Michael Gautier (2002): Fromme Unternehmer. Vergleichende Fallstudien zur Relevanz religiös fundierter Motive im wirtschaftlichen Handeln.

Im Kontext der als Krise erlebten ökonomischen Umbrüche der 1990er Jahre sind die Figur der ‘sozialen Verantwortung’ der Arbeitgeber und die Frage nach der Vereinbarkeit von wirtschaftlichem Handeln mit ethischen Maximen überaus virulent geworden. Unternehmertum ist in den Auseinandersetzungen um ‚Globalisierung’, Liberalisierung und Deregulierung, Shareholder value, die Privatisierung von Gewinnen und die Abwälzung der ‚sozialen Kosten’ auf die Allgemeinheit, zuletzt die horrenden Managerhonorare und ‚Abgangsentschädigungen’ gesellschaftlich vermehrt in Legitimationszwang geraten.
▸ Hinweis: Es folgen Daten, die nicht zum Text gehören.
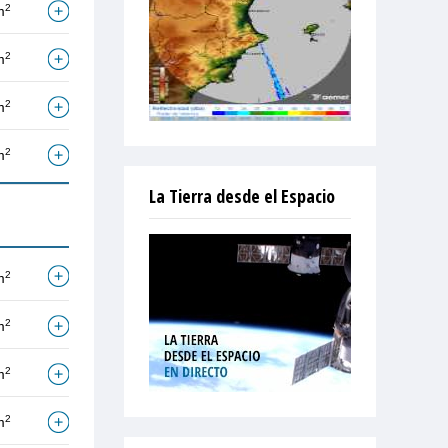
2
m
2
m
2
m
2
m
La Tierra desde el Espacio
2
m
2
m
2
m
2
m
In diesem Zusammenhang interessiert, ob ‚christliche Werte’, das heisst religiös fundierte Motive, in der Berufspraxis von Unternehmern noch eine Rolle spielen.
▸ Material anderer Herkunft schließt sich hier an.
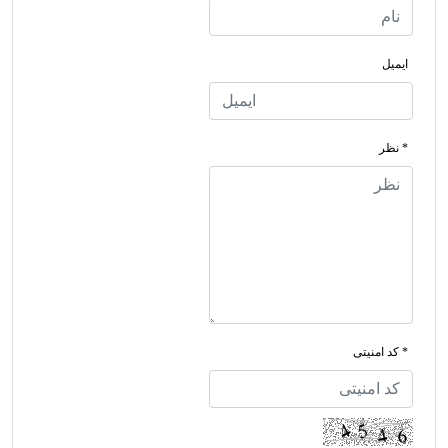
ایمیل
* نظر
* کد امنیتی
Anhand der vergleichenden, interpretativ-rekonstruktiven Auswertung zweier nichtstandardisierter Interviews mit gläubigen Grossunternehmern – thematisch zentriert auf ihre Personalpolitik, die Betriebskultur und ihre Vorstellungen von wirtschaftlicher und sozialer Ordnung – wurde der Versuch unternommen, Deutungsweisen und Habitusformen eines katholischen und eines protestantischen Industriellen freizulegen. Es sollte demnach zugleich eruiert werden, ob in Anknüpfung an Max Webers These Unterschiede mit der ‚Kulturbedeutung’ von Konfession zu erklären sind. Das Ergebnis der Studie – Paternalismus und Affinitäten zur katholischen Soziallehre im einen und ein ausgesprochenes individualistisches Leistungsethos im anderen Fall – legt nahe, die radikal differierenden Vorstellungen bezüglich der lebenspraktischen Bewährungsfrage und die daraus resultierenden unterschiedlichen ethischen Motive und ihre Konsequenzen im unternehmerischen Alltag als milieu- und konfessionsspezifisch geprägt zu interpretieren.